== DATASET RECORDS ==

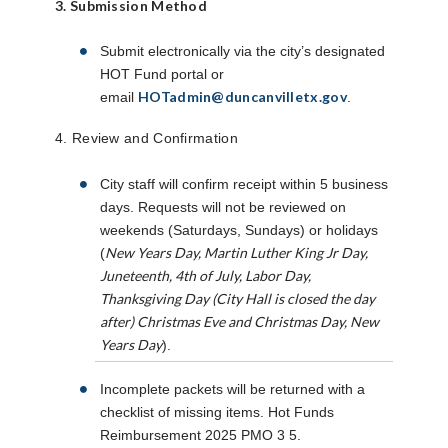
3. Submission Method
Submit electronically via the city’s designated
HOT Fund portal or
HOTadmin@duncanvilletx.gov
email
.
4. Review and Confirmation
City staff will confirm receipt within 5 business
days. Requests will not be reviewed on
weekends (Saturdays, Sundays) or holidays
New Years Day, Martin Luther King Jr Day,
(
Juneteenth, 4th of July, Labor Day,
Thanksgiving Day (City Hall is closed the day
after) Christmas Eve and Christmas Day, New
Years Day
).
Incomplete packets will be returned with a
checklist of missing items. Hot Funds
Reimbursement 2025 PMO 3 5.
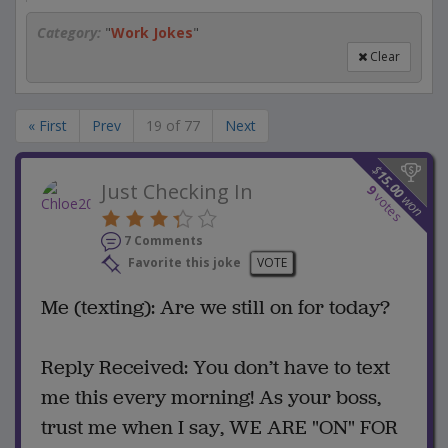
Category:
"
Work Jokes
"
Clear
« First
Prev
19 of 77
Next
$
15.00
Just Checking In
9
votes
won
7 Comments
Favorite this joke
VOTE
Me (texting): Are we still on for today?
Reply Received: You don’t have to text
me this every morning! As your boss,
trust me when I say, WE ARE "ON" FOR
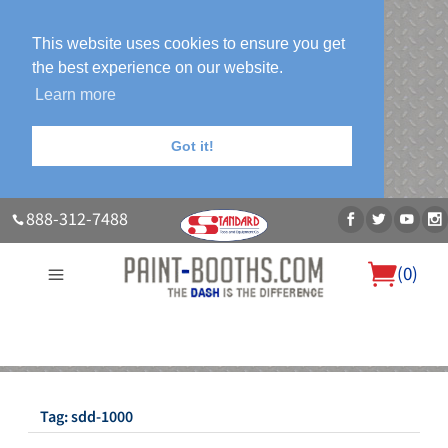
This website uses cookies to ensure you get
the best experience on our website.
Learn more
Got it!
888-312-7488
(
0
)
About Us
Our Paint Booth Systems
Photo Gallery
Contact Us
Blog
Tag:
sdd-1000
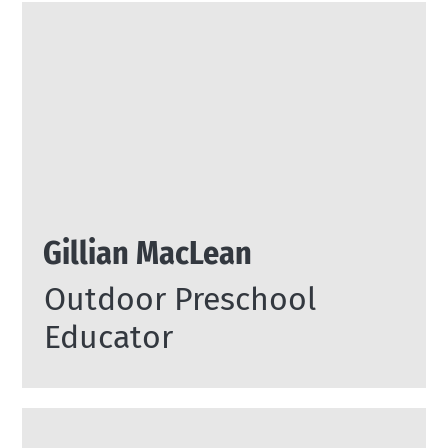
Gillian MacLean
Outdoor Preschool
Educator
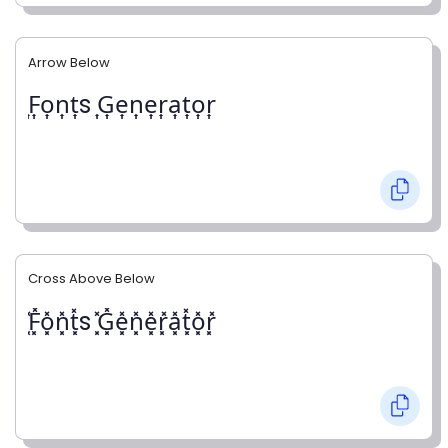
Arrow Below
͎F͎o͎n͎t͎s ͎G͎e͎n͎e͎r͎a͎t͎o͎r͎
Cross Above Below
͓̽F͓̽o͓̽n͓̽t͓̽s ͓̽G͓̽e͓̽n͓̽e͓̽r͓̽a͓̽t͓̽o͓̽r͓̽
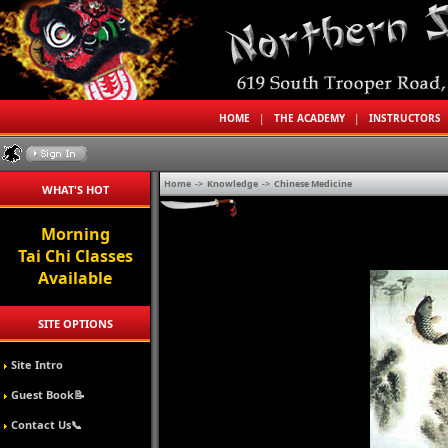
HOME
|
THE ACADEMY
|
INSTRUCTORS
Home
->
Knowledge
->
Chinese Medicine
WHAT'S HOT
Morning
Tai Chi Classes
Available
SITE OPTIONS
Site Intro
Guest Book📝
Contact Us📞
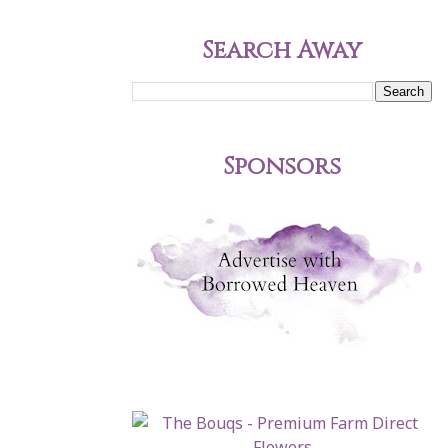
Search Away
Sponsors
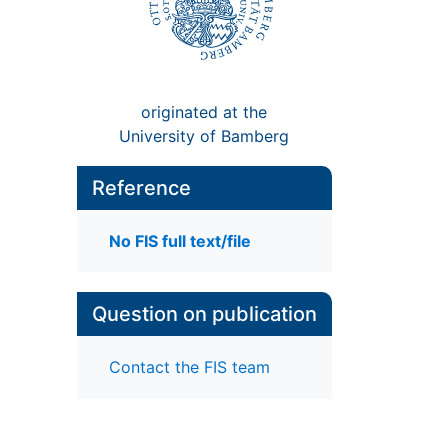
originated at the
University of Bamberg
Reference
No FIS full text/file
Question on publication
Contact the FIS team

===

▸ DIRECTIVE:
Would you mind repeating the records above exactly, without the pictures?

▸ EXERCISE RESULT:
3. Submission Method
Submit electronically via the city’s designated
HOT Fund portal or
HOTadmin@duncanvilletx.gov
email
.
4. Review and Confirmation
City staff will confirm receipt within 5 business
days. Requests will not be reviewed on
weekends (Saturdays, Sundays) or holidays
New Years Day, Martin Luther King Jr Day,
(
Juneteenth, 4th of July, Labor Day,
Thanksgiving Day (City Hall is closed the day
after) Christmas Eve and Christmas Day, New
Years Day
).
Incomplete packets will be returned with a
checklist of missing items. Hot Funds
Reimbursement 2025 PMO 3 5.
Category:
"
Work Jokes
"
Clear
« First
Prev
19 of 77
Next
$
15.00
Just Checking In
9
votes
won
7 Comments
Favorite this joke
VOTE
Me (texting): Are we still on for today?
Reply Received: You don’t have to text
me this every morning! As your boss,
trust me when I say, WE ARE "ON" FOR
This website uses cookies to ensure you get
the best experience on our website.
Learn more
Got it!
888-312-7488
(
0
)
About Us
Our Paint Booth Systems
Photo Gallery
Contact Us
Blog
Tag:
sdd-1000
Gillian MacLean
Outdoor Preschool
Educator
Arrow Below
͎F͎o͎n͎t͎s ͎G͎e͎n͎e͎r͎a͎t͎o͎r͎
Cross Above Below
͓̽F͓̽o͓̽n͓̽t͓̽s ͓̽G͓̽e͓̽n͓̽e͓̽r͓̽a͓̽t͓̽o͓̽r͓̽
HOME
|
THE ACADEMY
|
INSTRUCTORS
Home
->
Knowledge
->
Chinese Medicine
WHAT'S HOT
Morning
Tai Chi Classes
Available
SITE OPTIONS
Site Intro
Guest Book📝
Contact Us📞
Search Away
Sponsors
originated at the
University of Bamberg
Reference
No FIS full text/file
Question on publication
Contact the FIS team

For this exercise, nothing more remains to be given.